BBB Advice on Keeping Kids Safe on Social Networks
April 16, 2010
Ridgeland, Miss., May 10, 2010 - The popularity of social networking continues to grow among kids. They can provide a secure way for kids to connect with each other, but they can also be exploited for any number of nefarious purposes. According to iStrategy Labs, the number of users on Facebook that are between the ages of 13 and 18 in 2009 grew to 10.7 million. While Facebook and MySpace require all users to be at least 13 years old, some sites are geared for children even younger.
“In many instances, kids know more about computers and the Internet than their parents; however, it’s important to remember that kids aren’t old enough to understand all of the various threats that lurk online,” said Bill Moak, President/CEO of the Mississippi Better Business Bureau. “Even if they’re intimidated by technology, parents need to supervise the computer use of children in the house as well as educate their kids on how to play it safe online.”
The Better Business Bureau offers the following tips for parents who want to help keep their kids safe online:
Explain the difference between sharing and over-sharing. While social networking is about sharing photos, thoughts and experiences, children should never share personal information such as phone numbers, address, bank account numbers, passwords or Social Security numbers.

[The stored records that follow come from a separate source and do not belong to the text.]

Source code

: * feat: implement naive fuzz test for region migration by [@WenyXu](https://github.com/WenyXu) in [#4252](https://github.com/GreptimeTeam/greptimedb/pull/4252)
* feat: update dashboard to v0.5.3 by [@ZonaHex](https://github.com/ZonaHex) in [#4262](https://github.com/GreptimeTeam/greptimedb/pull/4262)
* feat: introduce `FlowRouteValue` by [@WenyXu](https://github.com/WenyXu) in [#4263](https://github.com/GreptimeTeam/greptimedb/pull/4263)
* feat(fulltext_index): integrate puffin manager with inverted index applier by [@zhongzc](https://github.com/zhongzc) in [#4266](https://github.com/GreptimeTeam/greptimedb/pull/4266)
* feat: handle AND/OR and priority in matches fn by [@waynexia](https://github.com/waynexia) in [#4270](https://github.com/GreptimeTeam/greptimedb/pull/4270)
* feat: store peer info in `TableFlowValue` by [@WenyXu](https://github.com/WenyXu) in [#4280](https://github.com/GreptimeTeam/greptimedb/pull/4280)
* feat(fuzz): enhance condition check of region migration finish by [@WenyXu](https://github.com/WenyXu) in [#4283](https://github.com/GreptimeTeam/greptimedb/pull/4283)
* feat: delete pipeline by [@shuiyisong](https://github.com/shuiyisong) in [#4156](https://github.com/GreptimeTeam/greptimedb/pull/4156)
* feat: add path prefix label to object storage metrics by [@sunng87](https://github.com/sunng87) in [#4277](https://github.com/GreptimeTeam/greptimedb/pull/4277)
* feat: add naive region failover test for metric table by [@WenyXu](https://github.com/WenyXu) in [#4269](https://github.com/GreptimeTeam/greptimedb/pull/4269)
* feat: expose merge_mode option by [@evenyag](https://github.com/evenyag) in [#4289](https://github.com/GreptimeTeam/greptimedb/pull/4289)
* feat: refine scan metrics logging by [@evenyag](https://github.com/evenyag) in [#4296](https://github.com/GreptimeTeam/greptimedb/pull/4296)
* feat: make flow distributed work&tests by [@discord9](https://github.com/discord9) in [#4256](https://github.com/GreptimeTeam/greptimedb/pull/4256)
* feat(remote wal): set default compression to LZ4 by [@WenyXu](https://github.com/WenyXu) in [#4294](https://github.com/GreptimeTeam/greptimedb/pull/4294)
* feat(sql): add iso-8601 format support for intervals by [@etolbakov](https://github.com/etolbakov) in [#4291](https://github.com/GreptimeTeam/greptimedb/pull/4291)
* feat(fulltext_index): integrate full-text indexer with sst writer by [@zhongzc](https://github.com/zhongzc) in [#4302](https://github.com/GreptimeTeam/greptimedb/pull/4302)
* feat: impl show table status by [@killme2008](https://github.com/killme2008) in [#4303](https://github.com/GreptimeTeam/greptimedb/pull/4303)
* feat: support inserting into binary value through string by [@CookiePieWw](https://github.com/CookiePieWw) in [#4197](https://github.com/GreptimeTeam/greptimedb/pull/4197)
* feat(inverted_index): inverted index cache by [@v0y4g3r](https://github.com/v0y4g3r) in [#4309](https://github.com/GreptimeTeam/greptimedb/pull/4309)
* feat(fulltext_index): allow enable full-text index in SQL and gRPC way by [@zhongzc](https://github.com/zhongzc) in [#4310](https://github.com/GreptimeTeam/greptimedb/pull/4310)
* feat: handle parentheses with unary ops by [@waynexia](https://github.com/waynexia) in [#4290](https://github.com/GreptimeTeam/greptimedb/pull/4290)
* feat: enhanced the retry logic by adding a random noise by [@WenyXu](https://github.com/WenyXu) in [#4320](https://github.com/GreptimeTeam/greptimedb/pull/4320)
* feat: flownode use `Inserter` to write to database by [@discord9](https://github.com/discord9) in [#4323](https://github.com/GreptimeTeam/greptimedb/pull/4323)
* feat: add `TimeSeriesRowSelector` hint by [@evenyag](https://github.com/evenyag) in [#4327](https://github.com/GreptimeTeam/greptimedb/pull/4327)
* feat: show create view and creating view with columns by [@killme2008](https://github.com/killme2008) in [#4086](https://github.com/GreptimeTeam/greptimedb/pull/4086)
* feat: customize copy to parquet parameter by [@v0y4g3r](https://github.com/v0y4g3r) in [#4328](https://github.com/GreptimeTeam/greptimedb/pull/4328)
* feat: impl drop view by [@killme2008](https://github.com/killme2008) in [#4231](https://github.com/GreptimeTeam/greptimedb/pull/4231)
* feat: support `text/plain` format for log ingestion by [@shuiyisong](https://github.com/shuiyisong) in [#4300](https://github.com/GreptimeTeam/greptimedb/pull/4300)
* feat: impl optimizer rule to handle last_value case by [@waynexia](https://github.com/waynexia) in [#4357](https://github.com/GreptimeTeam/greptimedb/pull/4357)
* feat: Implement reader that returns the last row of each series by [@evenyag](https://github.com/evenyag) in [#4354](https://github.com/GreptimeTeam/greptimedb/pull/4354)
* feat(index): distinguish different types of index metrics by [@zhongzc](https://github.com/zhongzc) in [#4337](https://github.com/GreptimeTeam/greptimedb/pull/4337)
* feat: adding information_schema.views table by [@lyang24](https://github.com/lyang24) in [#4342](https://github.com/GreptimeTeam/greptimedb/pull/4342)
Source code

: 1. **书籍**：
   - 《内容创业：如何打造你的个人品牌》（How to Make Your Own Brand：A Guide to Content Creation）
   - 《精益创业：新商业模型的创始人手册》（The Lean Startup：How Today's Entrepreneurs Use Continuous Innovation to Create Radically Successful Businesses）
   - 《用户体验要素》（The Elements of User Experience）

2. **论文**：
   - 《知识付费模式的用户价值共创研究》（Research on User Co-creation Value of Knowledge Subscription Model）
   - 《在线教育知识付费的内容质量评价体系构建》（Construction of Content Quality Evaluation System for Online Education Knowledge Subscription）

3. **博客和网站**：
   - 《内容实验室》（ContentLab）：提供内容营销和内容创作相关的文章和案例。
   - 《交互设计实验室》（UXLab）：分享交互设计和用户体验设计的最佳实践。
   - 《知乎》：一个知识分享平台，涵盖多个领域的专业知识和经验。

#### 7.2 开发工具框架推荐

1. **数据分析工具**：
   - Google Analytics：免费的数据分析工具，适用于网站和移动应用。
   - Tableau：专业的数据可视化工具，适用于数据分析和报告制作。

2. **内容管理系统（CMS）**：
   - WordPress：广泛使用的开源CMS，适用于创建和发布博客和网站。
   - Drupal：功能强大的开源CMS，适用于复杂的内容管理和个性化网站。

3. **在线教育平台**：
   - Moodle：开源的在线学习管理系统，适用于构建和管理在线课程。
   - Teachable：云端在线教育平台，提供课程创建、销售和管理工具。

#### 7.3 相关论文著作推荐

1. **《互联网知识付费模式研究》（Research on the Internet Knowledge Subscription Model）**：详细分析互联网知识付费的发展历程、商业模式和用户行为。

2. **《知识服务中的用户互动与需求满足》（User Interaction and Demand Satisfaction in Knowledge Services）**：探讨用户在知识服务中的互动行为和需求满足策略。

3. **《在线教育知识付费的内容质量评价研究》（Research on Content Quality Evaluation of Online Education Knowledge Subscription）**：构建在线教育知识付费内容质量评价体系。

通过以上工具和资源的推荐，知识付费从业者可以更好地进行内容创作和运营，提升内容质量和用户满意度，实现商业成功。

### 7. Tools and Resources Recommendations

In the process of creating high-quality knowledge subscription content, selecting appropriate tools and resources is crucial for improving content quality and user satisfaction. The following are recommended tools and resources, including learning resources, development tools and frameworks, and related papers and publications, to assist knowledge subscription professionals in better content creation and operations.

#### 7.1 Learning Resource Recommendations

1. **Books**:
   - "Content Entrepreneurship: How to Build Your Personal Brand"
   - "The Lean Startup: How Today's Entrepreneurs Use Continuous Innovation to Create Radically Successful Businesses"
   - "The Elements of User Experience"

“Never talk to strangers” applies online too. One of the first rules we teach our kids is never to talk to strangers. Remind them that the rule also applies when online. Even though chatting with a stranger online can seem harmless, the relationship can evolve and grow until the stranger has earned your child’s trust—and can then exploit it.
Set strict privacy settings. Social networking sites let users determine who they want to share information with. Have children restrict access to their profile to only friends or users in safe networks such as their school, clubs or church groups.
Keep the channels of communication open. Let kids know that you are always ready to talk if they are ever threatened, bullied or feel uncomfortable about an experience they had online.
Join them online. If you haven’t already, set up your own account in the same social networks to help you better understand what social networking is all about.
Federal law requires sites collecting identifying information from children under 13 to get a parent’s consent first. Report concerns about data collection from children under 13 to the Children’s Advertising Review Unit of the Council of Better Business Bureaus at www.caru.org/complaint.